Sloane Crosley has a new book out. Thus it seemed like an appropriate time to actually get around to reading the first collection of essays, which has been on my To Do list for awhile. (It also helped that I was at the library, weeding books just 2 aisles away from this one.)
I'm not feeling very review-y right now, but in short: very funny, slightly neurotic essays from a highly educated young woman, covering terrible jobs, bridezillas, sex and love, moving, friends, oh and that Oregon Trail game that we played computer-free in our fifth-grade classroom while everyone else in the world my age apparently played at home on ancient Apples.
I was utterly enchanted with Crosley's search for a legitimate one-night stand, as documented in the essay "One-Night Bounce." While waiting at the vet, I actually read most of the first several pages aloud to my mother, who was amused, but not nearly as much as I was.

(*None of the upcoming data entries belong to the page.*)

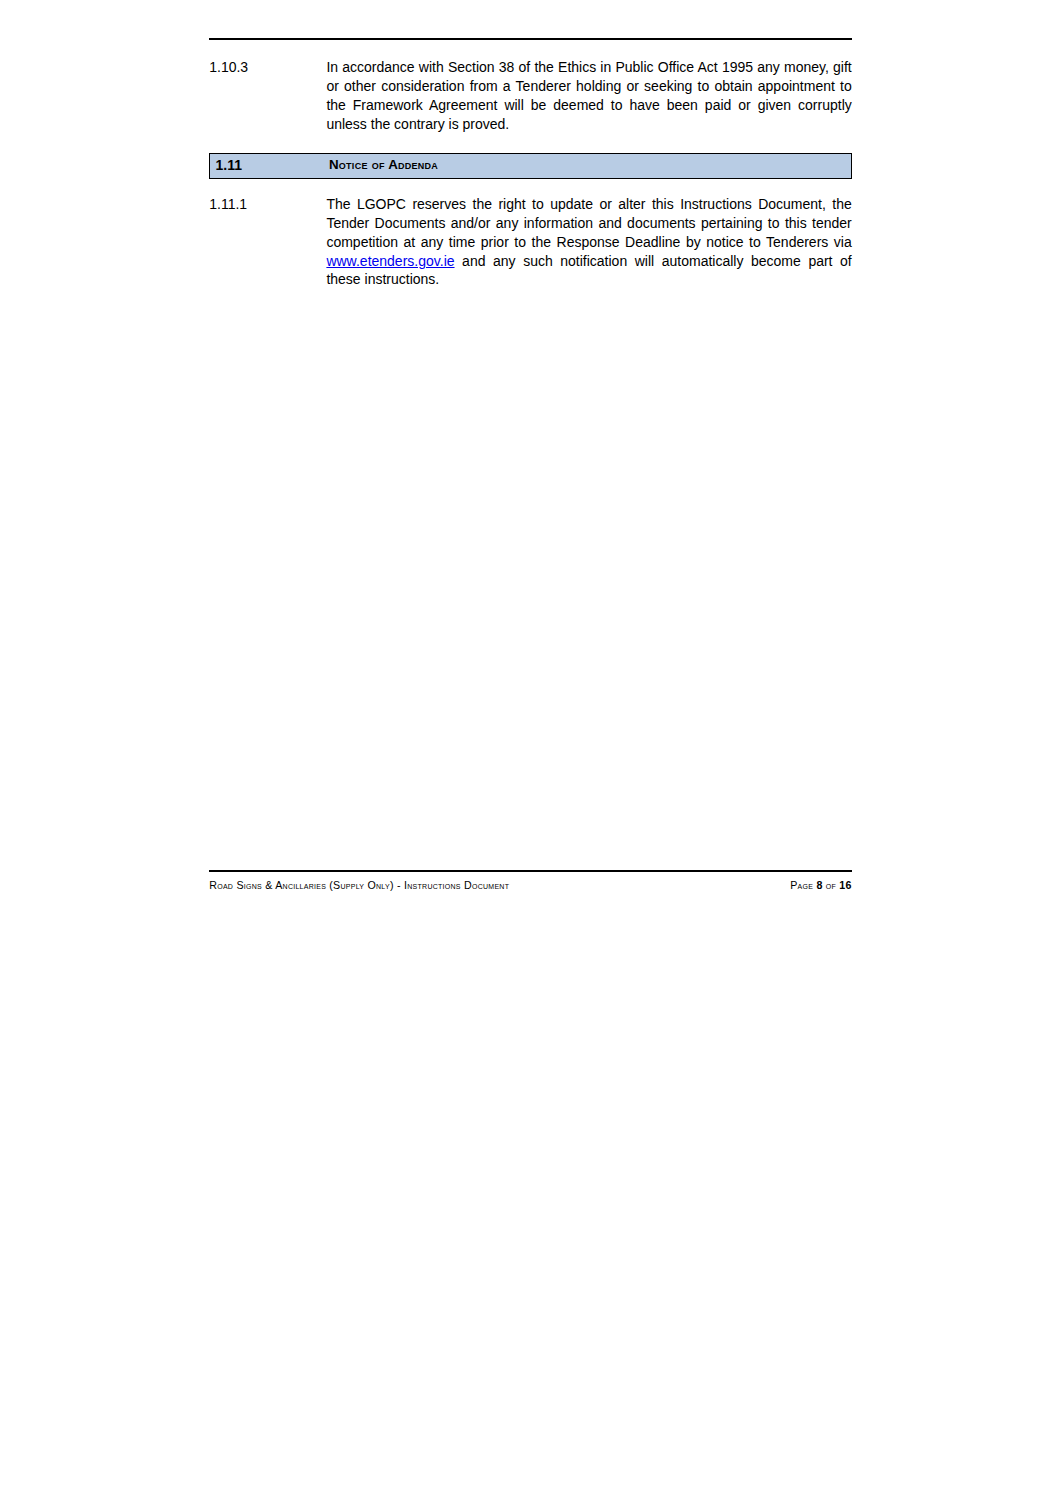1.10.3
In accordance with Section 38 of the Ethics in Public Office Act 1995 any money, gift or other consideration from a Tenderer holding or seeking to obtain appointment to the Framework Agreement will be deemed to have been paid or given corruptly unless the contrary is proved.
1.11
Notice of Addenda
1.11.1
The LGOPC reserves the right to update or alter this Instructions Document, the Tender Documents and/or any information and documents pertaining to this tender competition at any time prior to the Response Deadline by notice to Tenderers via www.etenders.gov.ie and any such notification will automatically become part of these instructions.
Road Signs & Ancillaries (Supply Only) - Instructions Document
Page 8 of 16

I kind of want to block quote the first three pages. I won't. But here's a peek:
The second I was old enough to know what sex was, I knew I wanted to have a one-night stand. [...] I wanted to do it immediately. Largely because I had no idea what it entailed. I figured a one-night stand happened when two people, one of whom was a woman, went to a man's apartment for martinis and stood on the bed the whole time, trying not to spill them.
And it goes on from there.
People who are about my age who are more fabulous than me can be depressing, and I wasn't completely immune to this with Crosley, but she's awfully disarming. So thumbs up.